Use case: statistical analyses with Lisa for insight into diseases

The amount of available knowledge on the relationship between genetic variants and psychiatric conditions is growing at a rapid pace. However, it is becoming clear that each condition may involve thousands of variants, rendering the relationship far more complex than had previously been assumed. Computational analysis can be of great help.

Kabels uit supercomputer

Genetic research

Geneticists are applying computational analysis to gain greater insight into the relative importance of genetic variants. The research group headed by Danielle Posthuma, professor of psychiatric genetics at VU University Amsterdam (VU) has been making intensive use of the compute cluster Lisa at SURF.

“We've known that psychiatric conditions are caused by a large number of variants for several years now”, Posthuma explains. “We used to think depression could be attributed to a single gene, but we now know at least a thousand - and possibly up to eight thousand - are involved in the process. This applies to all the conditions we've studied, such as depression, schizophrenia, autism and ADHD. However, this also means each individual variant can only have a minor effect. A person suffering from depression won't have all the genetic variants we associate with depression. In most cases, the number will be limited to a few hundred. This makes it difficult to identify all the relevant genes.”

“We used to think depression could be attributed to a single gene, but we now know at least a thousand - and possibly up to eight thousand - are involved in the process.”
Prof. dr. Danielle Posthuma, professor of psychiatric genetics at VU University Amsterdam (VU)

Large-scale datasets

The VU researchers have been collaborating in international consortia as a part of the project. These consortia share large-scale datasets, as Posthuma explains: “Our largest dataset is the one for schizophrenia, which includes data on 70,000 patients and 110,000 control group subjects (healthy individuals). We measured a total of one million genetic variants for each control group subject. The subsequent analysis obviously required a lot of computing power. We use the compute cluster Lisa at SURF for statistical analysis: we assess each measured variant to determine whether it's more common in patients than the control group subjects. We also use Lisa to conduct advanced analyses, such as the interaction between various genetic variants and the effects of multiple variants from the same biological pathway.”

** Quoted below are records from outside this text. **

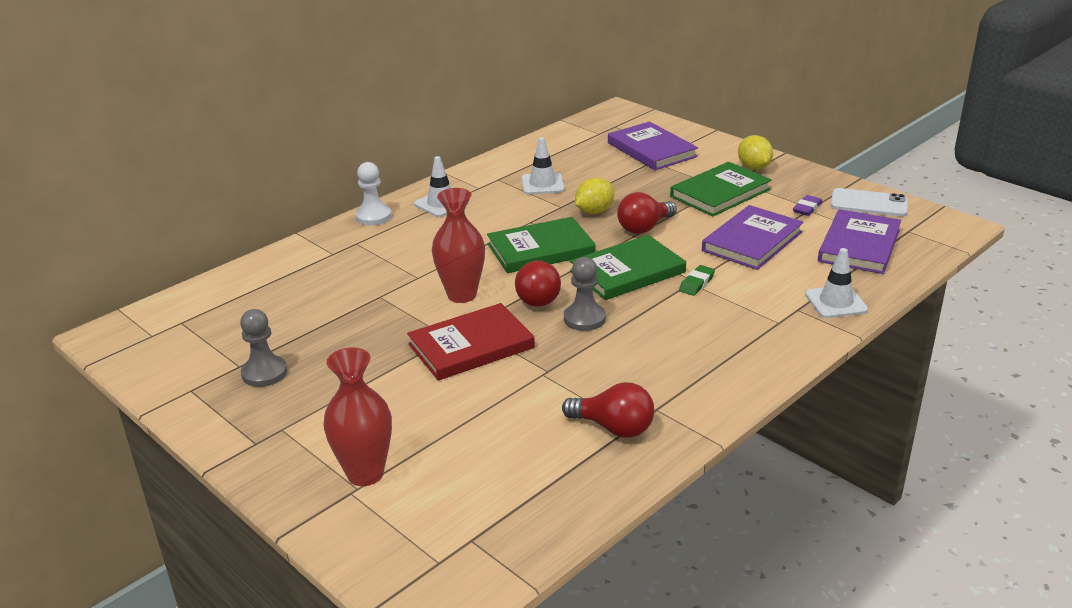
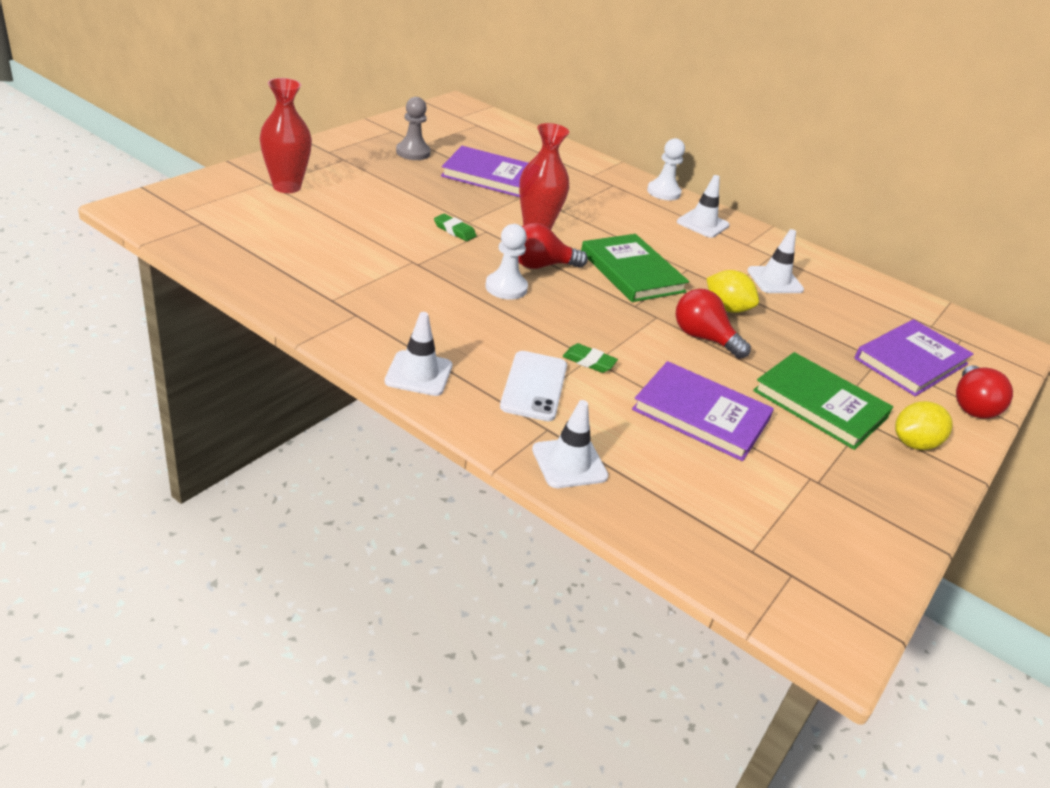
camera: 75 degrees right, 5 degrees up
(471, 346) = (454, 230): red book -> green eraser
(584, 319) = (506, 288): grey pawn -> white pawn
(614, 428) = (329, 290): red light bulb -> red light bulb (971, 405)
(627, 272) = (602, 319): green book -> none
(745, 371) = (418, 374): none -> white traffic cone
(807, 208) = (814, 477): purple eraser -> none
(859, 245) = (725, 511): purple book -> purple book (490, 176)
(869, 203) = (862, 545): white phone -> white phone (534, 386)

“It wasn't long until we needed more computing power. We need to invest in Lisa in order to ensure that we can load our large-scale datasets into the system memory and analyze them.”
Prof. dr. Danielle Posthuma, professor of psychiatric genetics at VU University Amsterdam (VU)

Expanding Lisa's capacity

As Posthuma explains, the collaboration with SURF is intensive: “We started conducting project-based computations in 2006. However, it wasn't long until we needed more computing power. At a certain point, we used a NWO (Netherlands Organisation for Scientific Research) grant to finance an expansion of the Lisa cluster. From that moment onwards, our cooperation with SURF became more structural. However, we're coming up against the limits of our capacity, as the scale of our analyses outgrows our infrastructure. We're currently working to further expand Lisa. We've actually purchased a TeraByte server and are in the process of acquiring a high-memory node. We need to invest in Lisa in order to ensure that we can load our large-scale datasets into the system memory and analyze them.”

From statistics to therapy

In early 2014, the VU researchers received another substantial NWO grant. “We'll continue to do a lot of computing with Lisa in 2014”, Posthuma explains. “Amongst other objectives, we aim to develop new methods that will offer greater insight into the relative importance of the thousands of genetic variants involved in a psychiatric condition. Knowledge of the genes involved in a specific condition still doesn't tell us how the actual process works. That's going to be our next challenge: we need to make the transition from statistical correlations to causal relationships."